> [TASK STATEMENT]:
Pull out every line in the material below that contains the word "érdemes", copying each line in full.

---------- SOURCE DATA ----------

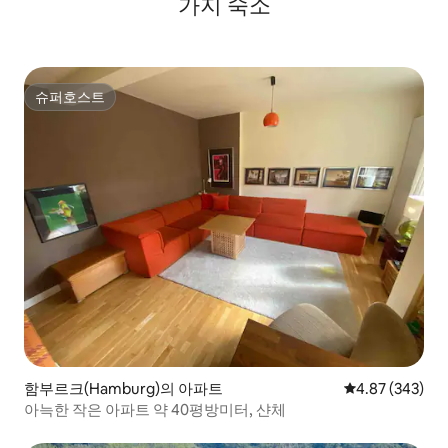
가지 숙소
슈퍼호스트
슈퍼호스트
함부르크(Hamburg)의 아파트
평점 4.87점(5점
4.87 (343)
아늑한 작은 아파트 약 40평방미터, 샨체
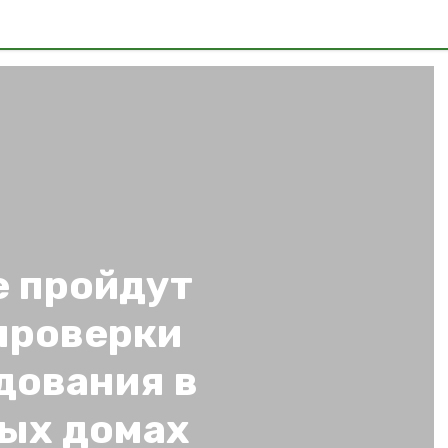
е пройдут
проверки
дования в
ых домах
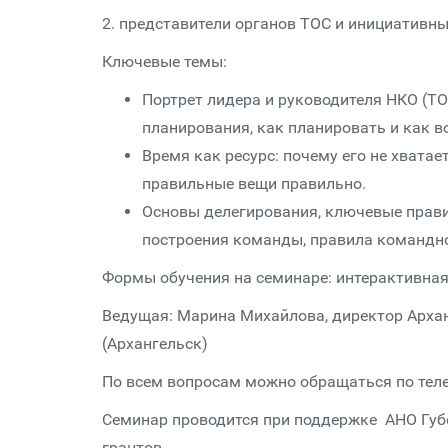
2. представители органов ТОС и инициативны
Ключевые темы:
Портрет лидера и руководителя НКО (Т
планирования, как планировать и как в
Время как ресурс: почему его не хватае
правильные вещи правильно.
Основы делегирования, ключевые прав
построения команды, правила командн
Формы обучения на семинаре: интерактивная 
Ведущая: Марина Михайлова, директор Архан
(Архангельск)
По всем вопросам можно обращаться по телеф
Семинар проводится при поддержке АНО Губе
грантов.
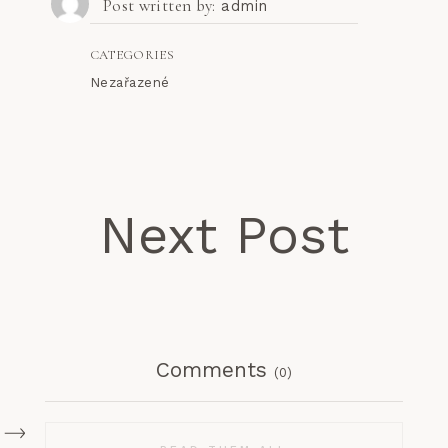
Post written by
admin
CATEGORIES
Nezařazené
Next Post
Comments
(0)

----------
---------- SOURCE DATA ----------

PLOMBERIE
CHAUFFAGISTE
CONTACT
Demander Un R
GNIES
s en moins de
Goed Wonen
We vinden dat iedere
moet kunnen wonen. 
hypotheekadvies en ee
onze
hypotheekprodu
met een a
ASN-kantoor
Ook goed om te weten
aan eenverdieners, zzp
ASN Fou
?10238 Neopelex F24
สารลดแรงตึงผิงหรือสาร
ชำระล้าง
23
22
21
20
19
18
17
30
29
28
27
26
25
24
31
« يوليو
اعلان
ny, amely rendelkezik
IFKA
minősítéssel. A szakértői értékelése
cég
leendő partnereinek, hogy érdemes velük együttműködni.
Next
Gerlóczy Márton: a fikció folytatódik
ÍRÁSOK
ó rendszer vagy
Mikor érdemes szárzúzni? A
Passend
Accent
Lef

----------

> [RESULT FOR THIS EXERCISE]:
leendő partnereinek, hogy érdemes velük együttműködni.
Mikor érdemes szárzúzni? A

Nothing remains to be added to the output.